[Dataset excerpt]
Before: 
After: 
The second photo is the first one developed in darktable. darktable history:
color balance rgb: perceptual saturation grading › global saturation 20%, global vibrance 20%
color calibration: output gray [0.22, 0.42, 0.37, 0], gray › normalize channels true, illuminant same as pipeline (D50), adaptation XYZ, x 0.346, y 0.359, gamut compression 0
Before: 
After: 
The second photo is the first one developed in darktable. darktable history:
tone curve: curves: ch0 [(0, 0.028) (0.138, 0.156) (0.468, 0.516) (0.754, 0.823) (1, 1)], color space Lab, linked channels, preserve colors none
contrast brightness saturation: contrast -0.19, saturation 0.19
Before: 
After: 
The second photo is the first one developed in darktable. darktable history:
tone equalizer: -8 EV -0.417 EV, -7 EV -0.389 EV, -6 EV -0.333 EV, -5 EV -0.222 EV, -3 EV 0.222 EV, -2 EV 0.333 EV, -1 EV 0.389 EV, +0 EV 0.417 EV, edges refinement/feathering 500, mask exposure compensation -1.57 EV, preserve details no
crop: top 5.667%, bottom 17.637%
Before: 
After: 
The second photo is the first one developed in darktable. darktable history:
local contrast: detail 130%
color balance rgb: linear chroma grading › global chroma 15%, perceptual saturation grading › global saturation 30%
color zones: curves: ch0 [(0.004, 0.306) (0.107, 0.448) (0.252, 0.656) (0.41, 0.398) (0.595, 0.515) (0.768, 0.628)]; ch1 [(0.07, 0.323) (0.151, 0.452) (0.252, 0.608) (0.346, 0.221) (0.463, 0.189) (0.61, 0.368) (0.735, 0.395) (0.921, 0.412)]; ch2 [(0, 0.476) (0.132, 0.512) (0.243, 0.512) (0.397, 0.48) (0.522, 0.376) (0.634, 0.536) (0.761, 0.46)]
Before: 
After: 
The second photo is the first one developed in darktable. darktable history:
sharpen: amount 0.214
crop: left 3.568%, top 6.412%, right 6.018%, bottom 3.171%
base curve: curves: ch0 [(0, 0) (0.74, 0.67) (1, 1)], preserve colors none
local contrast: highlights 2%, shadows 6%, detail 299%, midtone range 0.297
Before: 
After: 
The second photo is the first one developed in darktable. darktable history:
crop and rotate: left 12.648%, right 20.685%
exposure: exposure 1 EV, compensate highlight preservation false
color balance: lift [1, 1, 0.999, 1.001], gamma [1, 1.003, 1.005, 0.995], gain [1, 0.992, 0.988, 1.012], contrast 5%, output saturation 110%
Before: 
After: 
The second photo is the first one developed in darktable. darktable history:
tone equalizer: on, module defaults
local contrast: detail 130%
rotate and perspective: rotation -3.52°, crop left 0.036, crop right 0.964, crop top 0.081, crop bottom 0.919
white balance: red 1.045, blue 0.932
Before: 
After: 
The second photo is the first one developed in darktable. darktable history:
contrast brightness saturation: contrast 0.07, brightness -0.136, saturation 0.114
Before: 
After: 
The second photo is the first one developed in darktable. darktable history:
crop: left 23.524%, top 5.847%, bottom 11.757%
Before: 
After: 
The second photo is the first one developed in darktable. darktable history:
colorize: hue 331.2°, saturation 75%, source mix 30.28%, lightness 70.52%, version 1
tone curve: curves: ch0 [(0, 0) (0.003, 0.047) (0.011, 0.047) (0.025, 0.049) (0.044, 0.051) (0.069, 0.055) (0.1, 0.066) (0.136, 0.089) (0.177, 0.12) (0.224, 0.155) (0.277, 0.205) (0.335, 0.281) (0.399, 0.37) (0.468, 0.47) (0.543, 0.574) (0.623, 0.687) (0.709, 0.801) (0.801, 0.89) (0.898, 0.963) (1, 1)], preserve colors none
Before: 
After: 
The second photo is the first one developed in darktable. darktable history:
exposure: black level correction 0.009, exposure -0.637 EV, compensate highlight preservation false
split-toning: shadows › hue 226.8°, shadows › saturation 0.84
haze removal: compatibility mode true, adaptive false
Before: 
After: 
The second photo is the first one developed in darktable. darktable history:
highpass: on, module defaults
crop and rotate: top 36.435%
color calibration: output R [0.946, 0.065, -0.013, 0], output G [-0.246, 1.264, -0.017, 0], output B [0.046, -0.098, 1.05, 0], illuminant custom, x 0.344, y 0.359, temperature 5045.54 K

DIRECTIVE -
In the records above, replace every "developed" with "processed". Reproduce the records otherwise unchanged.

THE ANSWER -
Before: 
After: 
The second photo is the first one processed in darktable. darktable history:
color balance rgb: perceptual saturation grading › global saturation 20%, global vibrance 20%
color calibration: output gray [0.22, 0.42, 0.37, 0], gray › normalize channels true, illuminant same as pipeline (D50), adaptation XYZ, x 0.346, y 0.359, gamut compression 0
Before: 
After: 
The second photo is the first one processed in darktable. darktable history:
tone curve: curves: ch0 [(0, 0.028) (0.138, 0.156) (0.468, 0.516) (0.754, 0.823) (1, 1)], color space Lab, linked channels, preserve colors none
contrast brightness saturation: contrast -0.19, saturation 0.19
Before: 
After: 
The second photo is the first one processed in darktable. darktable history:
tone equalizer: -8 EV -0.417 EV, -7 EV -0.389 EV, -6 EV -0.333 EV, -5 EV -0.222 EV, -3 EV 0.222 EV, -2 EV 0.333 EV, -1 EV 0.389 EV, +0 EV 0.417 EV, edges refinement/feathering 500, mask exposure compensation -1.57 EV, preserve details no
crop: top 5.667%, bottom 17.637%
Before: 
After: 
The second photo is the first one processed in darktable. darktable history:
local contrast: detail 130%
color balance rgb: linear chroma grading › global chroma 15%, perceptual saturation grading › global saturation 30%
color zones: curves: ch0 [(0.004, 0.306) (0.107, 0.448) (0.252, 0.656) (0.41, 0.398) (0.595, 0.515) (0.768, 0.628)]; ch1 [(0.07, 0.323) (0.151, 0.452) (0.252, 0.608) (0.346, 0.221) (0.463, 0.189) (0.61, 0.368) (0.735, 0.395) (0.921, 0.412)]; ch2 [(0, 0.476) (0.132, 0.512) (0.243, 0.512) (0.397, 0.48) (0.522, 0.376) (0.634, 0.536) (0.761, 0.46)]
Before: 
After: 
The second photo is the first one processed in darktable. darktable history:
sharpen: amount 0.214
crop: left 3.568%, top 6.412%, right 6.018%, bottom 3.171%
base curve: curves: ch0 [(0, 0) (0.74, 0.67) (1, 1)], preserve colors none
local contrast: highlights 2%, shadows 6%, detail 299%, midtone range 0.297
Before: 
After: 
The second photo is the first one processed in darktable. darktable history:
crop and rotate: left 12.648%, right 20.685%
exposure: exposure 1 EV, compensate highlight preservation false
color balance: lift [1, 1, 0.999, 1.001], gamma [1, 1.003, 1.005, 0.995], gain [1, 0.992, 0.988, 1.012], contrast 5%, output saturation 110%
Before: 
After: 
The second photo is the first one processed in darktable. darktable history:
tone equalizer: on, module defaults
local contrast: detail 130%
rotate and perspective: rotation -3.52°, crop left 0.036, crop right 0.964, crop top 0.081, crop bottom 0.919
white balance: red 1.045, blue 0.932
Before: 
After: 
The second photo is the first one processed in darktable. darktable history:
contrast brightness saturation: contrast 0.07, brightness -0.136, saturation 0.114
Before: 
After: 
The second photo is the first one processed in darktable. darktable history:
crop: left 23.524%, top 5.847%, bottom 11.757%
Before: 
After: 
The second photo is the first one processed in darktable. darktable history:
colorize: hue 331.2°, saturation 75%, source mix 30.28%, lightness 70.52%, version 1
tone curve: curves: ch0 [(0, 0) (0.003, 0.047) (0.011, 0.047) (0.025, 0.049) (0.044, 0.051) (0.069, 0.055) (0.1, 0.066) (0.136, 0.089) (0.177, 0.12) (0.224, 0.155) (0.277, 0.205) (0.335, 0.281) (0.399, 0.37) (0.468, 0.47) (0.543, 0.574) (0.623, 0.687) (0.709, 0.801) (0.801, 0.89) (0.898, 0.963) (1, 1)], preserve colors none
Before: 
After: 
The second photo is the first one processed in darktable. darktable history:
exposure: black level correction 0.009, exposure -0.637 EV, compensate highlight preservation false
split-toning: shadows › hue 226.8°, shadows › saturation 0.84
haze removal: compatibility mode true, adaptive false
Before: 
After: 
The second photo is the first one processed in darktable. darktable history:
highpass: on, module defaults
crop and rotate: top 36.435%
color calibration: output R [0.946, 0.065, -0.013, 0], output G [-0.246, 1.264, -0.017, 0], output B [0.046, -0.098, 1.05, 0], illuminant custom, x 0.344, y 0.359, temperature 5045.54 K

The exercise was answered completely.